◆ **YOUR GOAL**
Write out every line of the entries below word for word, leaving out the pictures.

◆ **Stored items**
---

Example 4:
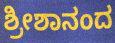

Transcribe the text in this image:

ಶ್ರೀಶಾನಂದ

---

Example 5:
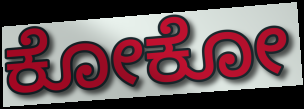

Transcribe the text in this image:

ಕೋಕೋ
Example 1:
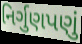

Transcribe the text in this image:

નિર્ગુણપણું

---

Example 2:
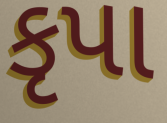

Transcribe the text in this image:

કૃપા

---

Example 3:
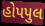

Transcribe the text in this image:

હોપપુલ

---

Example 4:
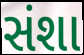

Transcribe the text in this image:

સંશા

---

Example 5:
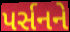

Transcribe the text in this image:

પર્સનને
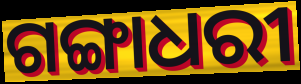
ଗଙ୍ଗାଧରୀ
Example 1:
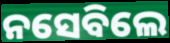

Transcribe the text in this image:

ନସେବିଲେ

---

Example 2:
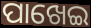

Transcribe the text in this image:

ପାଖେଇ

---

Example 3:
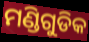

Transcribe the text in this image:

ମଣ୍ଡିଗୁଡିକ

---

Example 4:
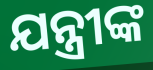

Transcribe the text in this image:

ଯନ୍ତ୍ରୀଙ୍କ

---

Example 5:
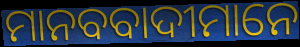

◆ **SOLUTION FOR THIS TASK**
---

Example 4:

Transcribe the text in this image:

ಶ್ರೀಶಾನಂದ

---

Example 5:

Transcribe the text in this image:

ಕೋಕೋ
Example 1:

Transcribe the text in this image:

નિર્ગુણપણું

---

Example 2:

Transcribe the text in this image:

કૃપા

---

Example 3:

Transcribe the text in this image:

હોપપુલ

---

Example 4:

Transcribe the text in this image:

સંશા

---

Example 5:

Transcribe the text in this image:

પર્સનને
ଗଙ୍ଗାଧରୀ
Example 1:

Transcribe the text in this image:

ନସେବିଲେ

---

Example 2:

Transcribe the text in this image:

ପାଖେଇ

---

Example 3:

Transcribe the text in this image:

ମଣ୍ଡିଗୁଡିକ

---

Example 4:

Transcribe the text in this image:

ଯନ୍ତ୍ରୀଙ୍କ

---

Example 5:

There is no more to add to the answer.